Les bons tuyaux de Jason

Six jeunes de Pothé à Bourail ont travaillé sur la rénovation et l’aménagement des espaces publics de la tribu. L’occasion pour Jason, 27 ans, de se remettre dans le bain professionnel avant d’enchaîner par une formation à l’EFPA (Etablissement de Formation Professionnelle des Adultes) en tuyauterie industrielle. Il revient sur son expérience pour le Taz’ !


Comment as-tu entendu parler du chantier d’insertion ?

Mes grands frères avaient fait le bloc sanitaire en 1978 et la maison commune ici. C’est eux qui m’ont parlé du chantier d’insertion pour la rénovation des équipements. Du coup je suis allé me présenter à Sonia, qui travaille pour la MIJ au village, et j’ai été sélectionné.

Quel a été ton parcours avant ce chantier ?
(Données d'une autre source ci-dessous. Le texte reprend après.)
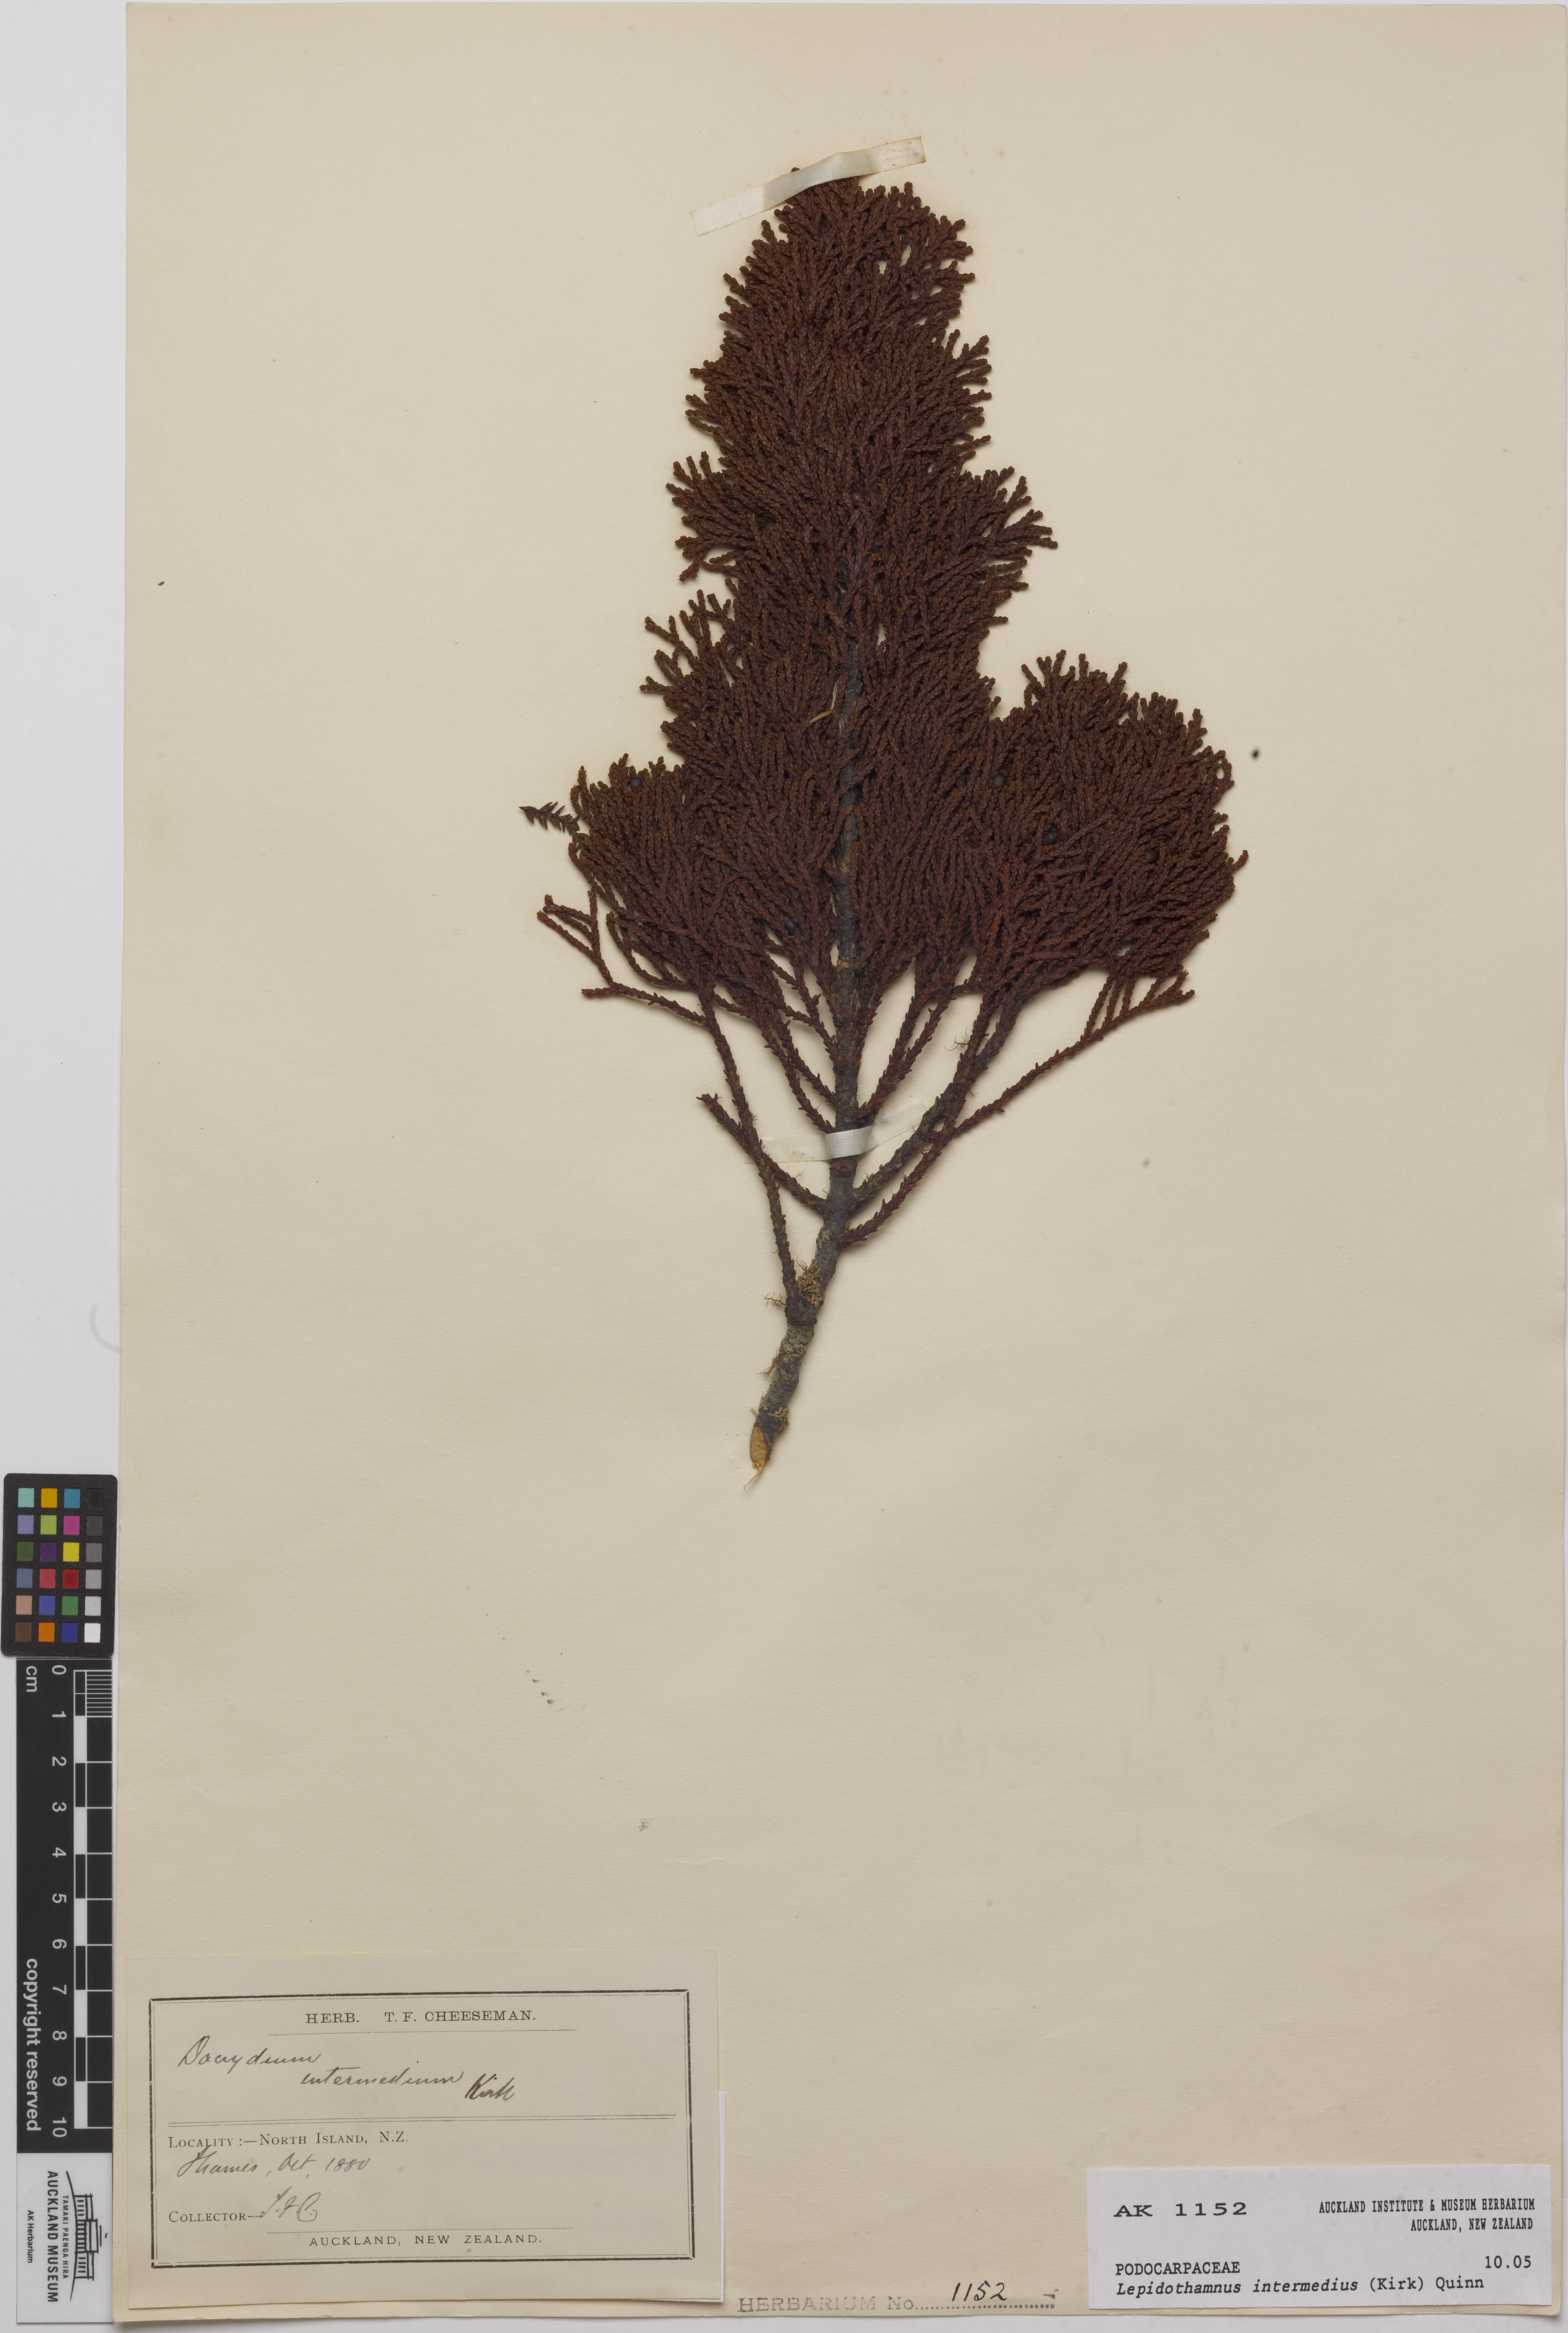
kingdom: Plantae
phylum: Tracheophyta
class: Pinopsida
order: Pinales
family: Podocarpaceae
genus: Lepidothamnus
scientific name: Lepidothamnus intermedius
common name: Yellow silver pine
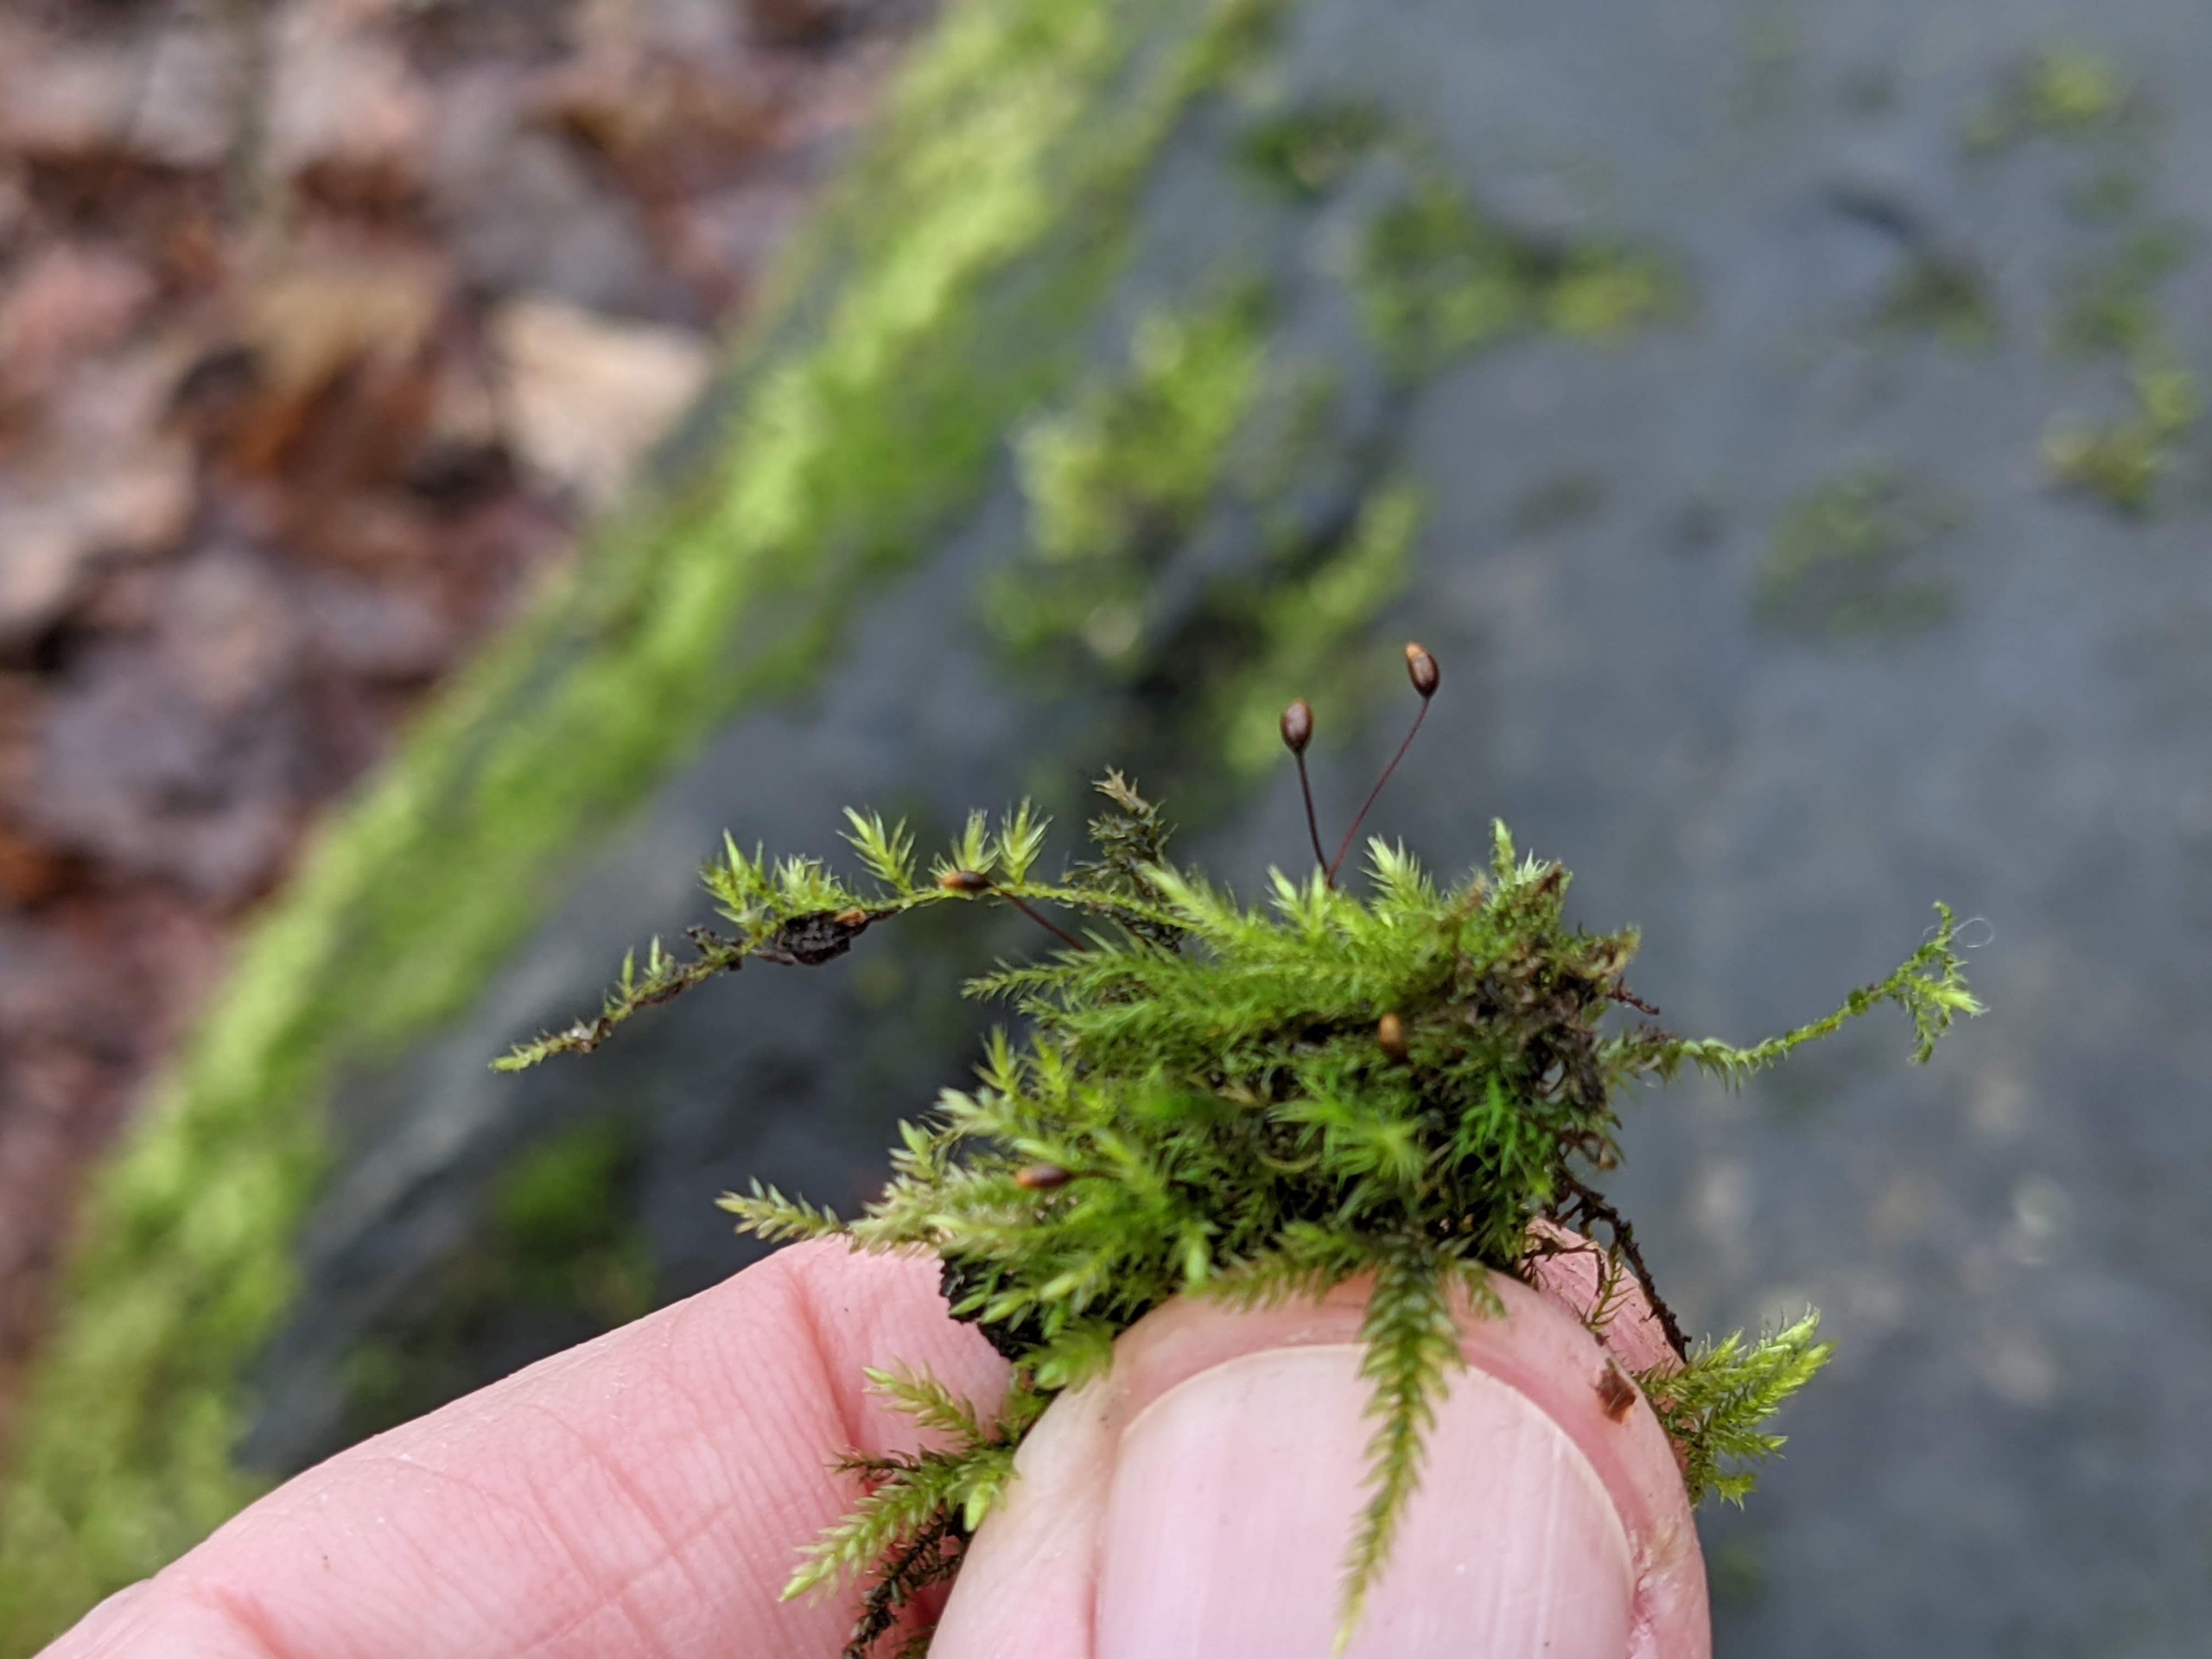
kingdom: Plantae
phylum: Bryophyta
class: Bryopsida
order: Hypnales
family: Brachytheciaceae
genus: Sciuro-hypnum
Je suis sorti de l’école avec un diplôme de CAP/BEP Métallerie au lycée professionnel Champagnat de Païta. Je suis ensuite retourné à la tribu, avant de repartir sur Nouméa travailler grâce à mes deux diplômes. Au bout d’un moment, j’étais fatigué de rester sur la capitale, je ne m’y faisais pas. Je suis revenu ici, avant de partir de nouveau, sur KNS cette fois. Puis j’ai travaillé ici, sur Bourail, comme jardinier pour le Sheraton de Deva. Je suis resté un ou deux ans à enchaîner de temps en temps des petits boulots mais sans vrai travail.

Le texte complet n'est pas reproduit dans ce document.